▶ **BRIEF**: Your answer is the lines from the one that has "thumb ip: (381, 291)" through the last line of the records below, retyped exactly and alone.

▶ **GIVEN RECORDS**:
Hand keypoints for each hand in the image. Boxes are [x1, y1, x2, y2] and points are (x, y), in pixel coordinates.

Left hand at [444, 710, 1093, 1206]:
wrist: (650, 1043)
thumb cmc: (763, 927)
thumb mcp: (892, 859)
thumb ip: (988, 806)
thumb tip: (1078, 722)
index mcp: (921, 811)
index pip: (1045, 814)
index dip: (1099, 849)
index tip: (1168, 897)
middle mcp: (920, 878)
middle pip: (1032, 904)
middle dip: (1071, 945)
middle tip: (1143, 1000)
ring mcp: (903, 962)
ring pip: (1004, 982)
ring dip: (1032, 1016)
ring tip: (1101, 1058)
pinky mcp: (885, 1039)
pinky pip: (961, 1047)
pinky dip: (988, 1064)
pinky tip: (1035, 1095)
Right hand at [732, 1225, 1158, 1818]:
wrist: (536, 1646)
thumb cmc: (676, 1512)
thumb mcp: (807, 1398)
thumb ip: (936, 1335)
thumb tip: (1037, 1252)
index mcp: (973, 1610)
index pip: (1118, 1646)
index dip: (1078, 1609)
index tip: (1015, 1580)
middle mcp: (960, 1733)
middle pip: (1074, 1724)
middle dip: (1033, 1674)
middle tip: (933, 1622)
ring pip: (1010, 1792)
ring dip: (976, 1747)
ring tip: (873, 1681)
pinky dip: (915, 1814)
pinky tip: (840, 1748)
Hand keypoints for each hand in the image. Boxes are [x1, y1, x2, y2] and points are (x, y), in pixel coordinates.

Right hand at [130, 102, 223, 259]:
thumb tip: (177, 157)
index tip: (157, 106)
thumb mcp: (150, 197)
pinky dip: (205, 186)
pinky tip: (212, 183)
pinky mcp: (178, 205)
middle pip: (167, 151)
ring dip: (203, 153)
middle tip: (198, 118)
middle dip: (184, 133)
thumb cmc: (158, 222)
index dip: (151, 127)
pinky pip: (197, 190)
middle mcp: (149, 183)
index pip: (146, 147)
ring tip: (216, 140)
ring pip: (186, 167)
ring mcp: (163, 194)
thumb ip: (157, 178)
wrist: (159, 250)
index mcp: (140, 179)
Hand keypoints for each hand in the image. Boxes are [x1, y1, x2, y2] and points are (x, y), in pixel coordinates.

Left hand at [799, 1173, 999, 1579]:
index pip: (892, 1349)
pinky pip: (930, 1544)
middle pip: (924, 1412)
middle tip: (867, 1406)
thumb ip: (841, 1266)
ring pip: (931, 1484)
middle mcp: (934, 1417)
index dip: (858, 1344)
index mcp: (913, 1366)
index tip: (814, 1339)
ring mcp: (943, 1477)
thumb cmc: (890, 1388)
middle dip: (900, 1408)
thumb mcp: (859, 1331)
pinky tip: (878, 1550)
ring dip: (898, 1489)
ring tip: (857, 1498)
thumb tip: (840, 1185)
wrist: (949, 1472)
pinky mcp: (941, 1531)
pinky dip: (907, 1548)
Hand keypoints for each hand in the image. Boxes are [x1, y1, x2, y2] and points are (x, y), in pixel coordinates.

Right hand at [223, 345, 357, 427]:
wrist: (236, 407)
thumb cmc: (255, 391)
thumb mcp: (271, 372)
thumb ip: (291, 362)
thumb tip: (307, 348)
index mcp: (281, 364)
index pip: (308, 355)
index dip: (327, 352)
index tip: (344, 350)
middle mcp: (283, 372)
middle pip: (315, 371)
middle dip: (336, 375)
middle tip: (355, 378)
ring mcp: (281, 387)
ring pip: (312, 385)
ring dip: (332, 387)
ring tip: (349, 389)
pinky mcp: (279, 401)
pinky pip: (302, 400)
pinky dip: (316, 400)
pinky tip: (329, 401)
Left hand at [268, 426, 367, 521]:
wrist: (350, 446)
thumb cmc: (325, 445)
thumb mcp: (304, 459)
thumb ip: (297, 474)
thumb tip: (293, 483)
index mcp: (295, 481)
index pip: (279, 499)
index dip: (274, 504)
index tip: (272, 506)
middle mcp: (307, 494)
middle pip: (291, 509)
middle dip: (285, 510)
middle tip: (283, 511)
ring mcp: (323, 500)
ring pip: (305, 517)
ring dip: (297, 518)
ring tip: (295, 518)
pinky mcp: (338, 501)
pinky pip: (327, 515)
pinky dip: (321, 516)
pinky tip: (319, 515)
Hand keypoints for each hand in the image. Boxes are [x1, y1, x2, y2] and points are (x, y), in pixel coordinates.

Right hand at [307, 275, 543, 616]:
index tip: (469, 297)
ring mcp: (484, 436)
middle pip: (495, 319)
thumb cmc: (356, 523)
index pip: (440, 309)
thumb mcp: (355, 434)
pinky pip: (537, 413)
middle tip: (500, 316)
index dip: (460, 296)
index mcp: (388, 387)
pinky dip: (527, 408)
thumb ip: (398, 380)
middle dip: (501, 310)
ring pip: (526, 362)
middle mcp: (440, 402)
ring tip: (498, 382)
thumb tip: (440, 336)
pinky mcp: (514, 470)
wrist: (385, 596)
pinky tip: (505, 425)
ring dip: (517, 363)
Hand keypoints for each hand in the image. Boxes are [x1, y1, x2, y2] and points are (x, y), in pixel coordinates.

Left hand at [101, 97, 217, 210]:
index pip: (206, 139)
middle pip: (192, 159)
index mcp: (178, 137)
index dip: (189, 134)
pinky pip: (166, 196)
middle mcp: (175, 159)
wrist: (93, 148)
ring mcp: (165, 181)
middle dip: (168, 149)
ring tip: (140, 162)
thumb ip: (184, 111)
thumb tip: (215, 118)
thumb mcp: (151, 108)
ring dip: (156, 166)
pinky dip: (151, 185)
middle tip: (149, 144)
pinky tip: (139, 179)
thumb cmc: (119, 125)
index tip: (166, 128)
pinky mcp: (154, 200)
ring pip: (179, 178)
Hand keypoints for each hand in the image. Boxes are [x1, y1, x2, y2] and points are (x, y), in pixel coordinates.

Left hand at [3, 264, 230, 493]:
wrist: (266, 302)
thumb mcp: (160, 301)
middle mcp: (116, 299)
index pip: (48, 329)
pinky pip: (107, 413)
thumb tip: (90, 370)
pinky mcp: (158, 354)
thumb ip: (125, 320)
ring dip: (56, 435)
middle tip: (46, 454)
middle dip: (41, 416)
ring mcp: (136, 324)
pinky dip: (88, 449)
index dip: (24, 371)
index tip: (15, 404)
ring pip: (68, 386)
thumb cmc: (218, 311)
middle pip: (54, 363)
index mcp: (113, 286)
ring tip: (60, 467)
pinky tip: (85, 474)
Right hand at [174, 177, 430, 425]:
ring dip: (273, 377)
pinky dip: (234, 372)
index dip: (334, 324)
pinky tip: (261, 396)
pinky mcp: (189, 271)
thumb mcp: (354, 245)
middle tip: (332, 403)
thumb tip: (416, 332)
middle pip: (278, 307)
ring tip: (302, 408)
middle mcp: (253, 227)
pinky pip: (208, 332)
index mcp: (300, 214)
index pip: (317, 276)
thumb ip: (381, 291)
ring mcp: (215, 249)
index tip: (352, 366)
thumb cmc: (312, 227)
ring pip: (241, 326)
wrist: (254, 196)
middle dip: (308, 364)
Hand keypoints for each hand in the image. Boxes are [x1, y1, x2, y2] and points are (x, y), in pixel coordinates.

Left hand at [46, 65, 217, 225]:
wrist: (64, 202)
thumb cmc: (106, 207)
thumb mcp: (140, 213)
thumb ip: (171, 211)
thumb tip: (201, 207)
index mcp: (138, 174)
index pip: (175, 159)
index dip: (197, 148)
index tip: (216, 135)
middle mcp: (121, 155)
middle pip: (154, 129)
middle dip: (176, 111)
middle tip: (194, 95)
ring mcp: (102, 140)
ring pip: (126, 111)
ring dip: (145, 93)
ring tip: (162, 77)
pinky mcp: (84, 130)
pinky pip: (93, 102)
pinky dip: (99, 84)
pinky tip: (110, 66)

▶ **ANSWER BOX**:
thumb ip: (381, 291)
ring mcp: (215, 249)
index tip: (352, 366)
thumb cmc: (312, 227)
ring pip: (241, 326)
wrist: (254, 196)
middle dip: (308, 364)
Hand keypoints for each hand in the image. Boxes are [x1, y1, x2, y2] and points are (x, y), in pixel coordinates.

Left hand at [46, 65, 217, 225]:
wrist: (64, 202)
thumb cmc: (106, 207)
thumb mcp: (140, 213)
thumb ip: (171, 211)
thumb tip: (201, 207)
index mcp: (138, 174)
index pip: (175, 159)
index dip: (197, 148)
index tip: (216, 135)
middle mcp: (121, 155)
middle pip: (154, 129)
middle dip: (176, 111)
middle tip: (194, 95)
ring mcp: (102, 140)
ring pip: (126, 111)
ring dip: (145, 93)
ring tip: (162, 77)
pinky mcp: (84, 130)
pinky pip: (93, 102)
pinky dip: (99, 84)
pinky tip: (110, 66)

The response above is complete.